Google’s CEO insisted that Gpay was “not made to compete with PayPal or to replace existing peer to peer payment systems but that it’s meant to be a new solution to a new problem.”

A Gpay Payment Screen

If this new patent application is any indication of what problem Gpay was intended to solve, it is a much broader payment method than Paypal. The patent is detailed in:

Text message payment
Invented by Ramy Dodin
US Patent Application 20070203836
Published August 30, 2007
Filed: February 28, 2006


A computer-implemented method of effectuating an electronic on-line payment includes receiving at a computer server system a text message from a payer containing a payment request representing a payment amount sent by a payer device operating independently of the computer server system, determining a payment amount associated with the text message and debiting a payer account for an amount corresponding to the amount of the payment request, and crediting an account of a payee that is independent of the computer server system.

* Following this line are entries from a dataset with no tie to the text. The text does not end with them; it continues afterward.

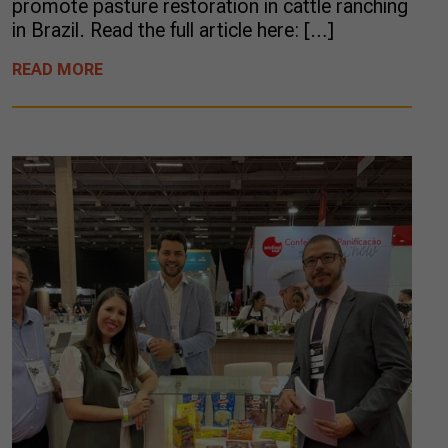
promote pasture restoration in cattle ranching
in Brazil. Read the full article here: […]
READ MORE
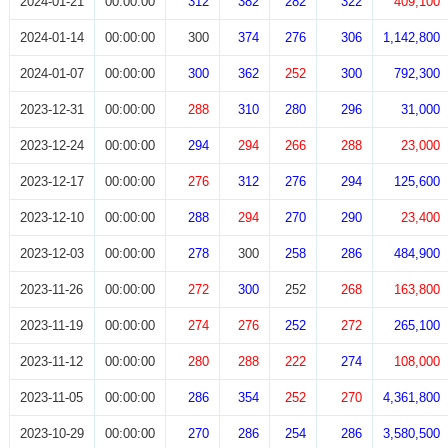
2024-01-21
00:00:00
312
382
282
322
409,100
2024-01-14
00:00:00
300
374
276
306
1,142,800
2024-01-07
00:00:00
300
362
252
300
792,300
2023-12-31
00:00:00
288
310
280
296
31,000
2023-12-24
00:00:00
294
294
266
288
23,000
2023-12-17
00:00:00
276
312
276
294
125,600
2023-12-10
00:00:00
288
294
270
290
23,400
2023-12-03
00:00:00
278
300
258
286
484,900
2023-11-26
00:00:00
272
300
252
268
163,800
2023-11-19
00:00:00
274
276
252
272
265,100
2023-11-12
00:00:00
280
288
222
274
108,000
2023-11-05
00:00:00
286
354
252
270
4,361,800
2023-10-29
00:00:00
270
286
254
286
3,580,500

The description in the patent provides a look at four different examples of payments that could be made using this system. Interestingly, none of them are online transactions, but rather involve the use of text messages for the purchase of goods or services with a payment made by the person making a purchase, and verification received by the seller.

Payments to vending machines, and to community honor systems (for example, an office lunchroom snack program) are also included within examples in the document.

Examples of the use of GPay

The patent provides a lot of information on how this system would work, and well as giving us some screenshots of the system. It provides information on how an API could be used with the system for even more flexibility in how people make purchases, as well as other innovations. Here’s an image of payment and verification screens:

SMS view of Gpay

This payment system isn’t a competitor for Paypal. Such a comparison would be selling Gpay short.